This error indicates that the Florence2 configuration has is_encoder_decoder:true, but the current EncoderDecoderModelRunner does not support multimodal. I think finding a workaround will be difficult since we really need this support. Can anyone give advice or suggest what to do next?

Sep 06 '24 06:09 SteveKo837

This error indicates that the Florence2 configuration has is_encoder_decoder:true, but the current EncoderDecoderModelRunner does not support multimodal. I think finding a workaround will be difficult since we really need this support. Can anyone give advice or suggest what to do next?

If only the language part of the model is using encoder-decoder (i.e. there is no cross-attention between text and visual features), then you can try implementing only the language part in vLLM first.

Sep 06 '24 06:09 DarkLight1337

This error indicates that the Florence2 configuration has is_encoder_decoder:true, but the current EncoderDecoderModelRunner does not support multimodal. I think finding a workaround will be difficult since we really need this support. Can anyone give advice or suggest what to do next?

If only the language part of the model is using encoder-decoder (i.e. there is no cross-attention between text and visual features), then you can try implementing only the language part in vLLM first.

@DarkLight1337, thanks for your comment. I think I understand, and it seems feasible. Since Florence2 only uses the encoder-decoder for the language part, specifically in the Florence2LanguageModel class, I can implement the language part and the vision part (DaViT) separately, then combine them later. I just need to organize the massive 2800 lines in the original modeling_florence.py file properly.

Sep 06 '24 07:09 SteveKo837

Hey whats the update on this one?How to do i Run florence 2 using vllm?

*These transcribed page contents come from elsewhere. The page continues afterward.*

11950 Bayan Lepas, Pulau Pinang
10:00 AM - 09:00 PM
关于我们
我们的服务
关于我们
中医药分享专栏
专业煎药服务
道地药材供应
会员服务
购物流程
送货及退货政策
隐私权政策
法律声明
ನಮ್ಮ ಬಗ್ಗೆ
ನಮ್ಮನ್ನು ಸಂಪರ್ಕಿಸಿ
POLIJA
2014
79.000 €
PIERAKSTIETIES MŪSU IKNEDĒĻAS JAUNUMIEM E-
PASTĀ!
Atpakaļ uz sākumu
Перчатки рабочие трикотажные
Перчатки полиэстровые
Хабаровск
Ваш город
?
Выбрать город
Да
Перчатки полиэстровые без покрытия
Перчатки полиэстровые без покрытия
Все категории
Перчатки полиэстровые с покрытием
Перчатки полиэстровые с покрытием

Oct 11 '24 12:10 Akhilrajeevp

+1

Oct 15 '24 04:10 joaomsimoes

This issue has been automatically marked as stale because it has not had any activity within 90 days. It will be automatically closed if no further activity occurs within 30 days. Leave a comment if you feel this issue should remain open. Thank you!

Jan 14 '25 01:01 github-actions[bot]

This issue has been automatically closed due to inactivity. Please feel free to reopen if you feel it is still relevant. Thank you!

Feb 13 '25 01:02 github-actions[bot]

Hey all, any progress on this?

Feb 14 '25 20:02 antonkharkhonov

cc @Isotr0py

Feb 15 '25 04:02 DarkLight1337

Oh, I totally forgot this... 😅 Let me port the ViT for the florence models to finish this.

Feb 15 '25 04:02 Isotr0py

wow @Isotr0py @DarkLight1337 thank you for such a fast reaction

Feb 15 '25 09:02 antonkharkhonov